■ WORK TASK: Your reply must be one number: the count of lines in the data below that contain "expenses".

■ Collected data entries:
━━━━━━
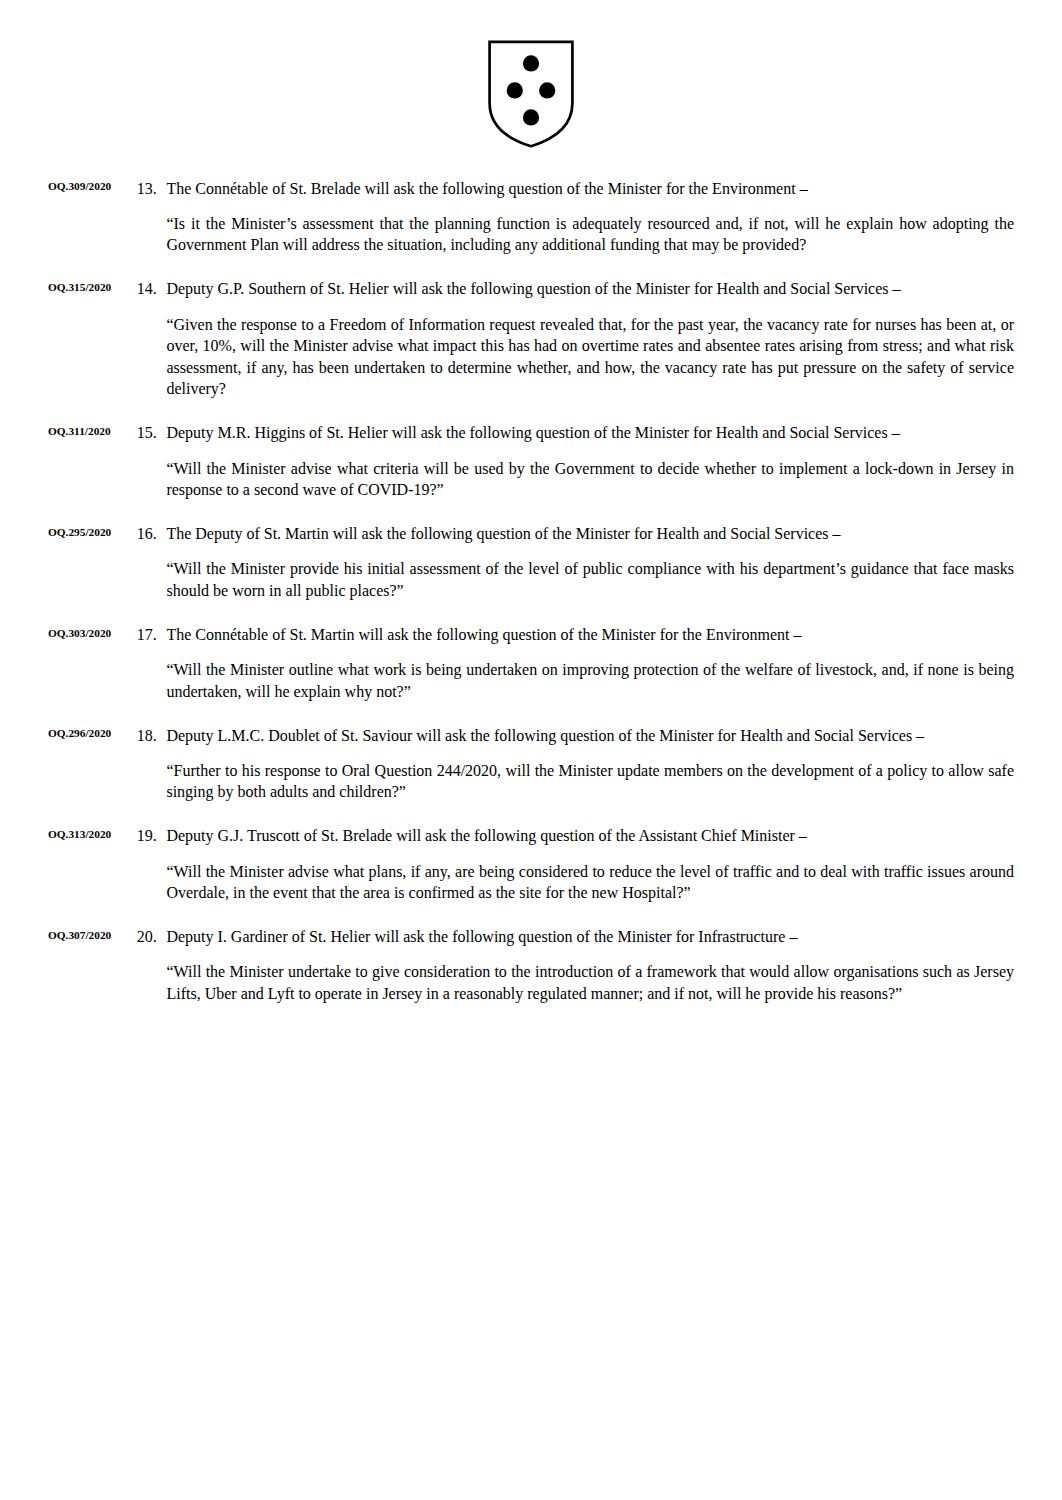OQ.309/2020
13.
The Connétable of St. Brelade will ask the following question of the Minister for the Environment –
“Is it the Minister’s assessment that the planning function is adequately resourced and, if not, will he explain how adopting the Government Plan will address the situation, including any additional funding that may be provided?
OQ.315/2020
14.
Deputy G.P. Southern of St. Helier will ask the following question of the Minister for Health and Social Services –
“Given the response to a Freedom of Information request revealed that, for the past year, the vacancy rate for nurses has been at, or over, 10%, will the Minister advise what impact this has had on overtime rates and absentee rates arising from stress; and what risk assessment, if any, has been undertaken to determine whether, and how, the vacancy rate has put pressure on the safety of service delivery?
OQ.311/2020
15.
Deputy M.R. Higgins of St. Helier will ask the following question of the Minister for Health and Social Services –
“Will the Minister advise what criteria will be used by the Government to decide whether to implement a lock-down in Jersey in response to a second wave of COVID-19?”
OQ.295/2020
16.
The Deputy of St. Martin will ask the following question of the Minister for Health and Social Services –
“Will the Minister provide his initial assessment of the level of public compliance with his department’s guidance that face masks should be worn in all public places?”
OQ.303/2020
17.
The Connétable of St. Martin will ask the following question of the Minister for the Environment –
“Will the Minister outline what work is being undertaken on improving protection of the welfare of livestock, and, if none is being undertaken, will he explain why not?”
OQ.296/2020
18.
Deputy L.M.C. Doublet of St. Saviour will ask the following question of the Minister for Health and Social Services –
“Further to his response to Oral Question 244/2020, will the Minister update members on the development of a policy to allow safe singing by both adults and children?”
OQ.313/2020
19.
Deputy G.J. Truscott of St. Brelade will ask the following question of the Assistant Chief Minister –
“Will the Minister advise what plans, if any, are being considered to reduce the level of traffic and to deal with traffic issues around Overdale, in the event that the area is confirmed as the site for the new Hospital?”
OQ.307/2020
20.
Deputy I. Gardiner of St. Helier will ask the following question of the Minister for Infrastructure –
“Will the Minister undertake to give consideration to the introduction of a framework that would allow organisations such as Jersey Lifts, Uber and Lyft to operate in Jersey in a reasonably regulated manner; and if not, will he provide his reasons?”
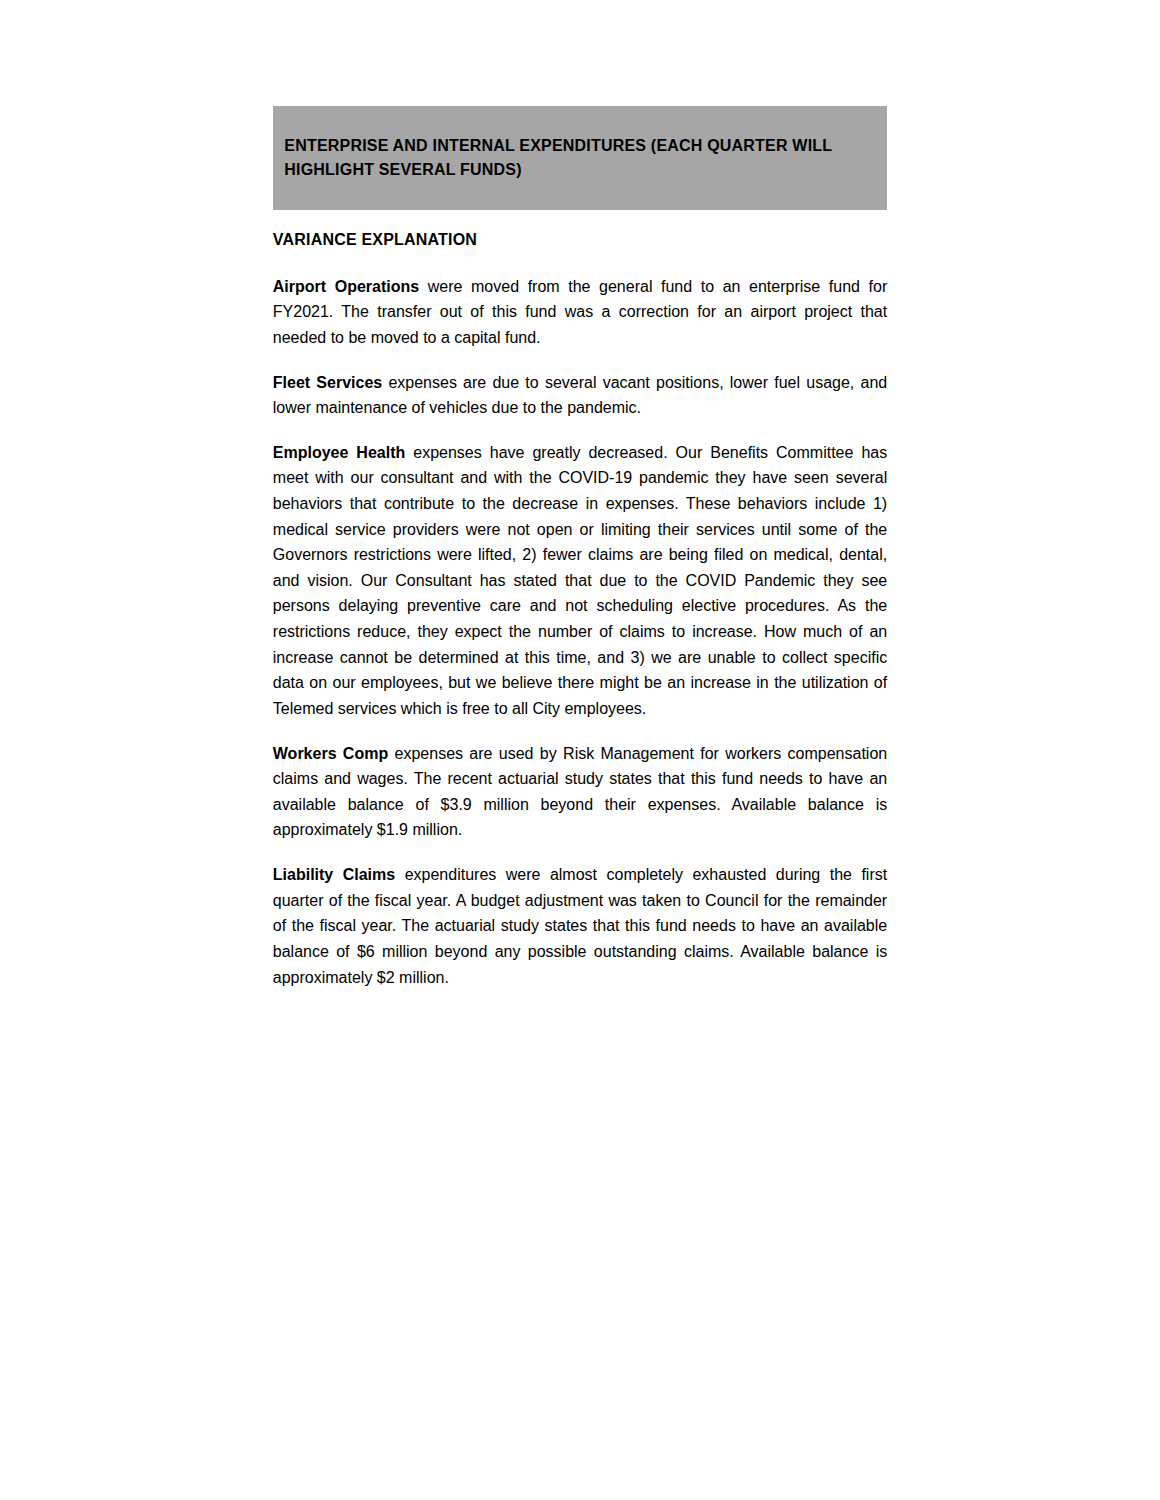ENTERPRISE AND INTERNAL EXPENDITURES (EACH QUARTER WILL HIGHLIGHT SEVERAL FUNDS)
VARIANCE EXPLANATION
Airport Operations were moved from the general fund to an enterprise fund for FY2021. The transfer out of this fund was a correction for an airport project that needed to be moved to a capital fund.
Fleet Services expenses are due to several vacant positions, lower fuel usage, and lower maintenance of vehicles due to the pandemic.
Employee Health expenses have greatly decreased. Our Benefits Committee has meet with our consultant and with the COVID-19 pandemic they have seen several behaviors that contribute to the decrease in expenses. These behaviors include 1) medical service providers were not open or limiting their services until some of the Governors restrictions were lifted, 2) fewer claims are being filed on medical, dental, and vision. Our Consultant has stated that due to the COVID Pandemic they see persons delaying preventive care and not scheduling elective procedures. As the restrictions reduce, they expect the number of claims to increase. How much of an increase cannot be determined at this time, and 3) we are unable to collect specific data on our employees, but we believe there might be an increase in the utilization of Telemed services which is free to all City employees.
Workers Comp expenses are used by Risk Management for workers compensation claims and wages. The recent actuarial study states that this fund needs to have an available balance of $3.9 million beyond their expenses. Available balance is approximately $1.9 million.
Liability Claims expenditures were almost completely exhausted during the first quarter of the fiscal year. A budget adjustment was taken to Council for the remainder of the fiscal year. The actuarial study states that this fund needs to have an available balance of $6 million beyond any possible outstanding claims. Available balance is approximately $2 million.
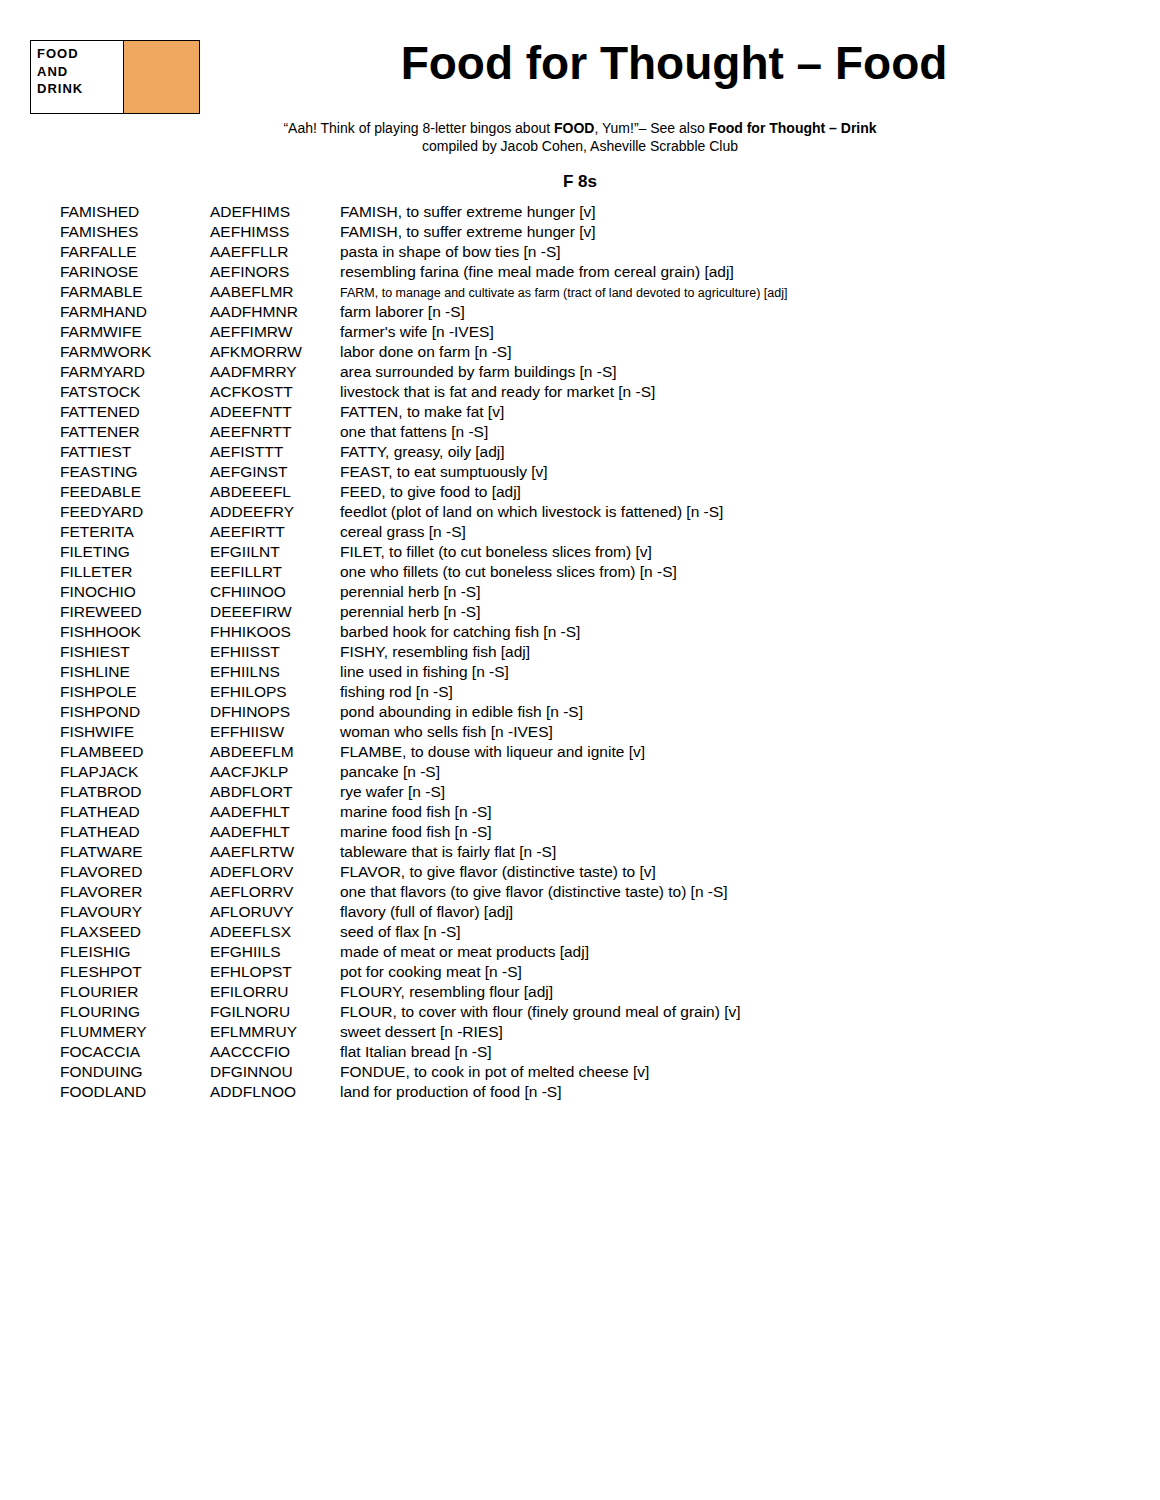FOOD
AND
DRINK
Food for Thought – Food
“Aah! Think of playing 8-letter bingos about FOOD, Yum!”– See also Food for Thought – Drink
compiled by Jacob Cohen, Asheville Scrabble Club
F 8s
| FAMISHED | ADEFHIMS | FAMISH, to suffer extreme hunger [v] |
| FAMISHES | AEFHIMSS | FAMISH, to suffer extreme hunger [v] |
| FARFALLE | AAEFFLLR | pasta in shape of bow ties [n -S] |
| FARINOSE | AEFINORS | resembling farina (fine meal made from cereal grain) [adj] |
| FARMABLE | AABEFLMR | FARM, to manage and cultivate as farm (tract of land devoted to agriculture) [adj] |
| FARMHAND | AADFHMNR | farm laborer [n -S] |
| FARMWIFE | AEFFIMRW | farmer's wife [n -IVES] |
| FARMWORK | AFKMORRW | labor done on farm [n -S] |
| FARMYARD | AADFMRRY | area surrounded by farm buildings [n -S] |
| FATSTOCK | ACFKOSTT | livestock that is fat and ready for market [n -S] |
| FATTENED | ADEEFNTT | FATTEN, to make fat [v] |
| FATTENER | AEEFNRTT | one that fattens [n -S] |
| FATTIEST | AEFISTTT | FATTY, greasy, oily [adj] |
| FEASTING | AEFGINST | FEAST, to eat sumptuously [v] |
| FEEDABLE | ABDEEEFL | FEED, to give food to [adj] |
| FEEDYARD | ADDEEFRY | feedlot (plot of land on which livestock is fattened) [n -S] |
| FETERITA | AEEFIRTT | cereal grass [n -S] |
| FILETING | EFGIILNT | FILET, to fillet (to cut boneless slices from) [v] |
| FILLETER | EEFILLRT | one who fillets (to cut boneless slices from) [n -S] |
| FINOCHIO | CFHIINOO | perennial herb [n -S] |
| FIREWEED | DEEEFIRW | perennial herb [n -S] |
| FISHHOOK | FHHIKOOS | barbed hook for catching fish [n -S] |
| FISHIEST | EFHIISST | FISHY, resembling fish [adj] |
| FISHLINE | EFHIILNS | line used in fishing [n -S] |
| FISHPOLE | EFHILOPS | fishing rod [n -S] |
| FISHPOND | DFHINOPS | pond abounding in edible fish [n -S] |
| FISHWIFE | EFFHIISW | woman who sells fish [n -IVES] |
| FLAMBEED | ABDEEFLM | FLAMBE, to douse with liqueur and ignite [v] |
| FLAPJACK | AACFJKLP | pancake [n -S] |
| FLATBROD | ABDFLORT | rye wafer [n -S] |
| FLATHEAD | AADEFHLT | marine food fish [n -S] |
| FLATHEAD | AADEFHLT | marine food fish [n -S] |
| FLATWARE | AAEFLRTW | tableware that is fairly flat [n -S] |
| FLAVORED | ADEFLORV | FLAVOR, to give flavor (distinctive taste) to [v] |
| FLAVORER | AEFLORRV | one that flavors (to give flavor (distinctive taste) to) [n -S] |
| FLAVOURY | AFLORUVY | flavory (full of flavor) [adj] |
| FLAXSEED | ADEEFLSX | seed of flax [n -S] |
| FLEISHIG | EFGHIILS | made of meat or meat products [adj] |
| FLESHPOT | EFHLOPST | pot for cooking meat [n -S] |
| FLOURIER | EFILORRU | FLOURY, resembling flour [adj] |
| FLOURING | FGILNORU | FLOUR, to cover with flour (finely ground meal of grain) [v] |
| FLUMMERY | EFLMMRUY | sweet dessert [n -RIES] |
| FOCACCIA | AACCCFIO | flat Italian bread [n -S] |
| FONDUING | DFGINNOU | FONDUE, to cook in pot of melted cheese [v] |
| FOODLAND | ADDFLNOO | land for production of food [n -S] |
━━━━━━
■ OUTPUT OF THE TASK: 3